* [EXTRAIT DE PAGE]
Voici une excellente version du mythe de Médée.
Je ne vais pas le redétailler – l'ayant déjà fait pour la pièce de Corneille. Pour rappel, Médée est une magicienne. Tombée amoureuse de Jason, elle l'a aidé à récupérer la Toison d'Or. Elle est prête à tout pour lui : tuer son propre frère, éliminer l'usurpateur du trône de son homme, toujours avec la manière (plutôt cruelle et ne manquant pas d'originalité). Ils vivent ensemble à Corinthe jusqu'à ce que Jason – quel enfoiré ! – la largue pour la fille du roi Créon. Médée est sommée de quitter Corinthe. Ainsi trahie, elle se venge de la pire des façons : elle tue la fille du roi en lui envoyant en cadeau un voile empoisonné qui s'enflamme au contact (le roi y passe aussi d'ailleurs) et abat ses propres enfants afin de laisser Jason sans descendance.

* [CONSIGNE 1] Recopiez fidèlement l'extrait sur Médée en commençant à « Voici une excellente » et en terminant à « Jason sans descendance. ».

* [DONNÉES FOURNIES]
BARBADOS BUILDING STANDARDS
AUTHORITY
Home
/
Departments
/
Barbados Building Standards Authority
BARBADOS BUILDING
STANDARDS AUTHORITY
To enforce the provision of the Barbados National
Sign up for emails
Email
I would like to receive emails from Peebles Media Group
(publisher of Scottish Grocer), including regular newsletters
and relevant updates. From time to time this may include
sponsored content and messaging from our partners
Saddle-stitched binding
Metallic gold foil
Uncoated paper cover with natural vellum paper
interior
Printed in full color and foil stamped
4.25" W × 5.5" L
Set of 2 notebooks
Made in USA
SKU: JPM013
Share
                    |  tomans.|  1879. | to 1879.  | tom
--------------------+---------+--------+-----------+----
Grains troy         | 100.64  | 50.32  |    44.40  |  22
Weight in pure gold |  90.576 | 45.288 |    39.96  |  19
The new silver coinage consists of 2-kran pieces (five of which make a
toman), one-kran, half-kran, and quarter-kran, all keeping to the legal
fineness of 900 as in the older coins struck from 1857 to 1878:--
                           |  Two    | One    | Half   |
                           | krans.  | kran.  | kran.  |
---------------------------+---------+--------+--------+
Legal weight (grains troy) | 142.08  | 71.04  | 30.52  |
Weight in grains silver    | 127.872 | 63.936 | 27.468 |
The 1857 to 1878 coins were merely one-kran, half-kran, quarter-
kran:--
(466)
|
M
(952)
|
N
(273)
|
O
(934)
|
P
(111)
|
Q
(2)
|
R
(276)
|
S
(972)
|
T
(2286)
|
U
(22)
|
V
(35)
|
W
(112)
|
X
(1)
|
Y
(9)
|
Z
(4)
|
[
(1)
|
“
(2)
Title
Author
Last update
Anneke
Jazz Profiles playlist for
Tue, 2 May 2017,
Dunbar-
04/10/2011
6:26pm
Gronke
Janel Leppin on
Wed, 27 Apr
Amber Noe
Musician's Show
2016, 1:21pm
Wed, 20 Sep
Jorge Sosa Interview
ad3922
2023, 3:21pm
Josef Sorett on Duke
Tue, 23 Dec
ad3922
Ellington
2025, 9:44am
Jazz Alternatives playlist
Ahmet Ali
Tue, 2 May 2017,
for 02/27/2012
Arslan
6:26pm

* [CONSIGNE 2] Réécrivez les lignes fournies depuis la toute première jusqu'à celle qui contient « and relevant updates. », incluse. Remplacez « Departments » par « Divisions » sans rien modifier d'autre.

* [RÉPONSE 1]
Voici une excellente version du mythe de Médée.
Je ne vais pas le redétailler – l'ayant déjà fait pour la pièce de Corneille. Pour rappel, Médée est une magicienne. Tombée amoureuse de Jason, elle l'a aidé à récupérer la Toison d'Or. Elle est prête à tout pour lui : tuer son propre frère, éliminer l'usurpateur du trône de son homme, toujours avec la manière (plutôt cruelle et ne manquant pas d'originalité). Ils vivent ensemble à Corinthe jusqu'à ce que Jason – quel enfoiré ! – la largue pour la fille du roi Créon. Médée est sommée de quitter Corinthe. Ainsi trahie, elle se venge de la pire des façons : elle tue la fille du roi en lui envoyant en cadeau un voile empoisonné qui s'enflamme au contact (le roi y passe aussi d'ailleurs) et abat ses propres enfants afin de laisser Jason sans descendance.

* [RÉPONSE 2]
BARBADOS BUILDING STANDARDS
AUTHORITY
Home
/
Divisions
/
Barbados Building Standards Authority
BARBADOS BUILDING
STANDARDS AUTHORITY
To enforce the provision of the Barbados National
Sign up for emails
Email
I would like to receive emails from Peebles Media Group
(publisher of Scottish Grocer), including regular newsletters
and relevant updates. From time to time this may include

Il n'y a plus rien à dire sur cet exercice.